A Jamaica, famosa por suas praias de areia branca e águas cristalinas, tem enfrentado uma crescente privatização de sua costa. Um exemplo disso ocorreu em 2020, quando a praia da baía de Mammee foi vendida para um empreiteiro, que iniciou a construção de um resort de luxo e de um complexo residencial, bloqueando o acesso à praia para os moradores locais.

    Essa mudança impactou diretamente os pescadores da comunidade de Steer Town, que dependem das águas da região para sua subsistência. O fechamento da praia não foi um caso isolado; o acesso ao rio Roaring, popular entre a população, também foi restringido após a venda de terras para a China Harbour Engineering Company, que tinha planos de construção de residências particulares.

    Devon Taylor, um dos fundadores do Movimento Ambiental pelo Direito por Nascimento às Praias da Jamaica (JaBEEM), levantou questões sobre como a comunidade pode perder o acesso a esses espaços naturais que foram parte de suas vidas por gerações.

    Atualmente, a situação das praias da Jamaica é preocupante. Apesar de a ilha ter 1.022 km de litoral, apenas 0,6% do total é acessível ao público, de acordo com dados do JaBBEM. Em 2024, a Jamaica recebeu um recorde de 4,3 milhões de turistas, mas, para os jamaicanos, as praias tornam-se cada vez mais inacessíveis com o aumento de projetos turísticos. A maior parte da receita gerada pelo turismo, cerca de 60%, não permanece na ilha, o que gera preocupações sobre quem realmente se beneficia desse crescimento.

    A privatização das praias começou há cerca de setenta anos, durante a colonização britânica, e se intensificou nos últimos cinco anos. Estima-se que até 2030, 10 mil novos quartos de hotel sejam construídos, muitos deles em áreas antes acessíveis ao público, como o Hard Rock Hotel e o Moon Palace The Grand.

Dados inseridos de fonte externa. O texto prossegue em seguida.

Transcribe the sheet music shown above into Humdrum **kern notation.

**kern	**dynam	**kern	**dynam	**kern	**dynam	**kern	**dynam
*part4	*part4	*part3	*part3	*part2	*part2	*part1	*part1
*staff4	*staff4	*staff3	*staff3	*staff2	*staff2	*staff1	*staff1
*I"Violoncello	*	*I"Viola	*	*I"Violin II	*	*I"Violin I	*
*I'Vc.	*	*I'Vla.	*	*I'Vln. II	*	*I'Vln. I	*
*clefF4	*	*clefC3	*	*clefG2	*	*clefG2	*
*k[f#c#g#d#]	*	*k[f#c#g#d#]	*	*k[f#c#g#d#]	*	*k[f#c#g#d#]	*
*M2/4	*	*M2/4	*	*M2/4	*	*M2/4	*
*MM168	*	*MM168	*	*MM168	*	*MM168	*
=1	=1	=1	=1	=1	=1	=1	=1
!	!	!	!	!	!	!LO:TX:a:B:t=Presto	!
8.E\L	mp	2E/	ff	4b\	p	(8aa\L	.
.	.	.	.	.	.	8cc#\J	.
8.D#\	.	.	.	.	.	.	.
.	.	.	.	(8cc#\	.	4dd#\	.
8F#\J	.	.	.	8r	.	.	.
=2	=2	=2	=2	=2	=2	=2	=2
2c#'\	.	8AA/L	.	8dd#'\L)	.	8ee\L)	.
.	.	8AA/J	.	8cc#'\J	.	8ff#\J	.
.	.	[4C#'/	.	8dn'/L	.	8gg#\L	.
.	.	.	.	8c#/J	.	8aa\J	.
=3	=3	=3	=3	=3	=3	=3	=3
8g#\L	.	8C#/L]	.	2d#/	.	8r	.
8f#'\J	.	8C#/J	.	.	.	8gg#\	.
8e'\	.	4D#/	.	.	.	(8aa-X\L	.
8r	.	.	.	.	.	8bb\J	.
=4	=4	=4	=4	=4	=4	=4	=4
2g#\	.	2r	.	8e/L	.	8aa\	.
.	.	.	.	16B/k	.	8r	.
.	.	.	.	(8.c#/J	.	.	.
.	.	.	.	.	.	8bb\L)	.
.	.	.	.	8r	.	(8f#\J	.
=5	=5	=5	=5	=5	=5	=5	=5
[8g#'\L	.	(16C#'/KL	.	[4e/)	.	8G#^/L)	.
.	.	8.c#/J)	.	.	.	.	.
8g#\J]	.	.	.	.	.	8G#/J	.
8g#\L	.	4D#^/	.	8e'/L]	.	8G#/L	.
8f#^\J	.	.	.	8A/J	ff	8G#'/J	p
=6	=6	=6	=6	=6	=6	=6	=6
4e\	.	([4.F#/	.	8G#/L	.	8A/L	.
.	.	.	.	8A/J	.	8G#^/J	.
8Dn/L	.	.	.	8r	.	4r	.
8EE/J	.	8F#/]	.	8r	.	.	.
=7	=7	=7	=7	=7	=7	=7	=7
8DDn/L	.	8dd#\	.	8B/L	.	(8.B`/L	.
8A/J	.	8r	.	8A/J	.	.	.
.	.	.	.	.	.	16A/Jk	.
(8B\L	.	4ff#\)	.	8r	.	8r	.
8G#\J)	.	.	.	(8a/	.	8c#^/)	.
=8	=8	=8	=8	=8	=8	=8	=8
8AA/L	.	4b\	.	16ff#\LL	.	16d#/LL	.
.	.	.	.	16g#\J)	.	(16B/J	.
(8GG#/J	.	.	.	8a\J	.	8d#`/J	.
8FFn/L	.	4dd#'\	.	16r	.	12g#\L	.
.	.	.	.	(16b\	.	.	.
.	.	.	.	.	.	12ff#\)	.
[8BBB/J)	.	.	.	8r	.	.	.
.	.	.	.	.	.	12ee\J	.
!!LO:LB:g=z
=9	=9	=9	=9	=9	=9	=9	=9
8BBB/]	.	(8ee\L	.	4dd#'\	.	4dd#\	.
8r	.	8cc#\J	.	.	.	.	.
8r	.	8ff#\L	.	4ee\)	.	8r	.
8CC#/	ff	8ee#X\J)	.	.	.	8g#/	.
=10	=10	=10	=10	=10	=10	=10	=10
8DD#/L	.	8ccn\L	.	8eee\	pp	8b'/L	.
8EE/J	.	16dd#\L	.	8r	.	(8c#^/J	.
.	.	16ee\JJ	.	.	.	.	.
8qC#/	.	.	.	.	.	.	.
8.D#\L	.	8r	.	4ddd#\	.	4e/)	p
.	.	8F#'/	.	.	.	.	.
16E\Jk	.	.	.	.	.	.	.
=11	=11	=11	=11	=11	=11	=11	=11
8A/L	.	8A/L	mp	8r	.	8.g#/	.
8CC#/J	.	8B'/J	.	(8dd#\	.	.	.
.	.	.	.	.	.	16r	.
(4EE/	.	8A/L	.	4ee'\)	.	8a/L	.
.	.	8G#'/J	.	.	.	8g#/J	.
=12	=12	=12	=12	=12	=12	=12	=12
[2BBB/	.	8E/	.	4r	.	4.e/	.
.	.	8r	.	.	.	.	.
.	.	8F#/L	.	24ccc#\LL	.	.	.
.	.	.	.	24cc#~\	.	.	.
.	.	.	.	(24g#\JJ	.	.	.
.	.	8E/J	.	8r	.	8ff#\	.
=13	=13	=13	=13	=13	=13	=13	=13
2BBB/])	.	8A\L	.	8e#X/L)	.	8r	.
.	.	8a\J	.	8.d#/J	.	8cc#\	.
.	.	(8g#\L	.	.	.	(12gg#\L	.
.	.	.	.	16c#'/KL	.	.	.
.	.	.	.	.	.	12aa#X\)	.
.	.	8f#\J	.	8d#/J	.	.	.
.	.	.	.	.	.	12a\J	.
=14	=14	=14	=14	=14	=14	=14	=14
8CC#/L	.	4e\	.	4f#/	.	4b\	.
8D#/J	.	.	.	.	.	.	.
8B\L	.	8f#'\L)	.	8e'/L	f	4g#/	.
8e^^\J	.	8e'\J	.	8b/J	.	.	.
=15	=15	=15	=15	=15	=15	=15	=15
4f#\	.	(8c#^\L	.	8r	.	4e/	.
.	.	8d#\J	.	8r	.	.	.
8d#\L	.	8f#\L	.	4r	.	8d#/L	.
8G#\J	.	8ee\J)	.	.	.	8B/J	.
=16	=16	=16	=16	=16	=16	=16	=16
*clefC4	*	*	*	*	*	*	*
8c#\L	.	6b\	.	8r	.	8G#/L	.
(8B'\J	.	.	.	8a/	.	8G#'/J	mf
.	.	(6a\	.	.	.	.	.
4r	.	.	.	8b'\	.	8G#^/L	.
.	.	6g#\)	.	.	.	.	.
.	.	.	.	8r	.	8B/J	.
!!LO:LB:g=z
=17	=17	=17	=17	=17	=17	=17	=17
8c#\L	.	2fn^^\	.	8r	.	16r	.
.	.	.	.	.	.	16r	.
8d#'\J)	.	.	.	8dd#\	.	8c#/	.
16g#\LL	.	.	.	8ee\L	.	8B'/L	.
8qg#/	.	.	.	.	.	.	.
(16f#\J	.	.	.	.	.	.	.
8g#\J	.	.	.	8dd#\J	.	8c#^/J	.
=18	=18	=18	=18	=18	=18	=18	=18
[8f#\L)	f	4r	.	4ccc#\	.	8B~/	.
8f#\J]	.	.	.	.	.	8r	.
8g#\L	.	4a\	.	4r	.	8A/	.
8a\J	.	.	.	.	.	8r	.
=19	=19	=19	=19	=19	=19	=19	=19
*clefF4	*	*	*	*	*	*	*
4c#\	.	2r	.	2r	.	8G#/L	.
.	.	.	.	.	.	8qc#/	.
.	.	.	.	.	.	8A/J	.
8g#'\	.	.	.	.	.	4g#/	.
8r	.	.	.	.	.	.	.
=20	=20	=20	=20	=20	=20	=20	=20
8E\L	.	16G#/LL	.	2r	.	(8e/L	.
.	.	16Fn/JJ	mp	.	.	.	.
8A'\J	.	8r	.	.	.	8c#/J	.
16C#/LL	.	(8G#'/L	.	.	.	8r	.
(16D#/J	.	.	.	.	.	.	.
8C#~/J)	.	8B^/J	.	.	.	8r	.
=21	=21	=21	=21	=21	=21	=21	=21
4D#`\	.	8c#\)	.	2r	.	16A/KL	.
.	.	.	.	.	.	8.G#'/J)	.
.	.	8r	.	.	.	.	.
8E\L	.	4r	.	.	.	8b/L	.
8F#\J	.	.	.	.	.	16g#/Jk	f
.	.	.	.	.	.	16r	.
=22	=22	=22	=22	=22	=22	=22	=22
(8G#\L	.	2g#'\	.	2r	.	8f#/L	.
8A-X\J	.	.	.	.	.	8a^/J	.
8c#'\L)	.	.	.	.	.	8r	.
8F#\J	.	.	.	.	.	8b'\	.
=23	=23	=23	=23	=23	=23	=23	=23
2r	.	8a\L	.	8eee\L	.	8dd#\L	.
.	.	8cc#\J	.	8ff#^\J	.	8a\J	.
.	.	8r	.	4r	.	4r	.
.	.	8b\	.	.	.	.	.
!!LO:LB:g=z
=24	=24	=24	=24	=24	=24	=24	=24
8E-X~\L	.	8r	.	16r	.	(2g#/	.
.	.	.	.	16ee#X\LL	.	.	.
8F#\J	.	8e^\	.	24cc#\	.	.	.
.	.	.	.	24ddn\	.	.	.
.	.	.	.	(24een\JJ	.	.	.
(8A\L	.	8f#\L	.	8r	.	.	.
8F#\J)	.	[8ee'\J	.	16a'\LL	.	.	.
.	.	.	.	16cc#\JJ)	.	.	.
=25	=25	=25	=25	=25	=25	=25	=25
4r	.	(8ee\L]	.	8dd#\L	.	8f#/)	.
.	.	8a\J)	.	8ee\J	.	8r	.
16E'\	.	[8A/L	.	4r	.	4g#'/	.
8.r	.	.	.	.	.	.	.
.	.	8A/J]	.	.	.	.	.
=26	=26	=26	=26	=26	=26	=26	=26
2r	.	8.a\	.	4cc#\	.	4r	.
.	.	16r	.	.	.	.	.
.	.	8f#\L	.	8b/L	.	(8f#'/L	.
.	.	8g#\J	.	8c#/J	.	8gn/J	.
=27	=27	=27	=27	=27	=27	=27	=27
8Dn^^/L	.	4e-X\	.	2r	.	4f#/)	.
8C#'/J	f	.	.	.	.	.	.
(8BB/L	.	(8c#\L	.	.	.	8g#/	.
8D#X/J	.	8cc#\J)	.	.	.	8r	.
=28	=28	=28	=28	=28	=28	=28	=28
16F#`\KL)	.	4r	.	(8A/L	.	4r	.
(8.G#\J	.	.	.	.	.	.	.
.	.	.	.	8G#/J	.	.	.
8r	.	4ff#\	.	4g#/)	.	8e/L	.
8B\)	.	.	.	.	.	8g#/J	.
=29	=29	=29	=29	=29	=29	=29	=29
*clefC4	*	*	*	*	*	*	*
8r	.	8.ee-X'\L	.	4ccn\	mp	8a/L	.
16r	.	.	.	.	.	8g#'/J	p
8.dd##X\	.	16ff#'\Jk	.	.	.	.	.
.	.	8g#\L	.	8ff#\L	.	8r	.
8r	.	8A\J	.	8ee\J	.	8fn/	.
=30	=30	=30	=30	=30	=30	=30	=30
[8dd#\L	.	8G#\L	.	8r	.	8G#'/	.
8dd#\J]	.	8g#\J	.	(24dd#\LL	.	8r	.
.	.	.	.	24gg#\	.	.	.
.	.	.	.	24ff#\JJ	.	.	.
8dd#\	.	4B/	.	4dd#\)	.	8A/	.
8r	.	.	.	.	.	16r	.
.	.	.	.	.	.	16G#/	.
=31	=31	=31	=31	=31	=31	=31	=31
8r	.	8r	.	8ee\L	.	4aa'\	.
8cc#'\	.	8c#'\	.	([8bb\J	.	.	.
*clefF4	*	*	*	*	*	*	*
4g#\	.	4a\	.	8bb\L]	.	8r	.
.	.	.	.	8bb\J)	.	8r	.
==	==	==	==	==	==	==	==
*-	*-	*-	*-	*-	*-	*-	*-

    A Lei de Controle das Praias, vigente desde 1956, permite que o governo transfira áreas costeiras para a iniciativa privada e não garante o direito de acesso público às praias. Para alguns advogados e ativistas, isso representa uma grave ameaça à cultura local e à subsistência das comunidades que dependem do mar e das praias.

    A partir de 2021, movimentos como o JaBEEM começaram a ganhar força, levando ações judiciais para garantir o acesso público às praias. Atualmente, cinco ações em tribunais estão sendo processadas, envolvendo diversas áreas, incluindo a baía de Mammee e a praia de Providence, onde um resort pretende desviar o acesso da população.

    As iniciativas para barrar a privatização das praias são um reflexo do desejo da comunidade em preservar sua cultura e garantir o acesso a recursos naturais vitais. A luta por justiça e acesso às praias é um tema comum nas conversas entre moradores, que se preocupam com o futuro das próximas gerações.

    No cenário atual, a Jamaica se reconstrói após os danos causados pelo furacão Melissa, e as autoridades estão encorajando turistas a retornarem. No entanto, é cada vez mais importante que os visitantes optem por apoiar negócios locais e evitar resorts que restringem o acesso à praia. Há ainda praias públicas, como a Seven Mile, que, embora privativas de certos empreendimentos, mantêm uma conexão mais forte com a cultura local.

    Há alternativas mais acessíveis, como a praia de Winnifred, onde iniciativas de pequenos comerciantes locais oferecem uma experiência mais autêntica e próxima da tradição jamaicana. Os turistas estão cada vez mais convidados a explorar e apoiar essas opções que promovem a cultura local e preservam o patrimônio natural da ilha.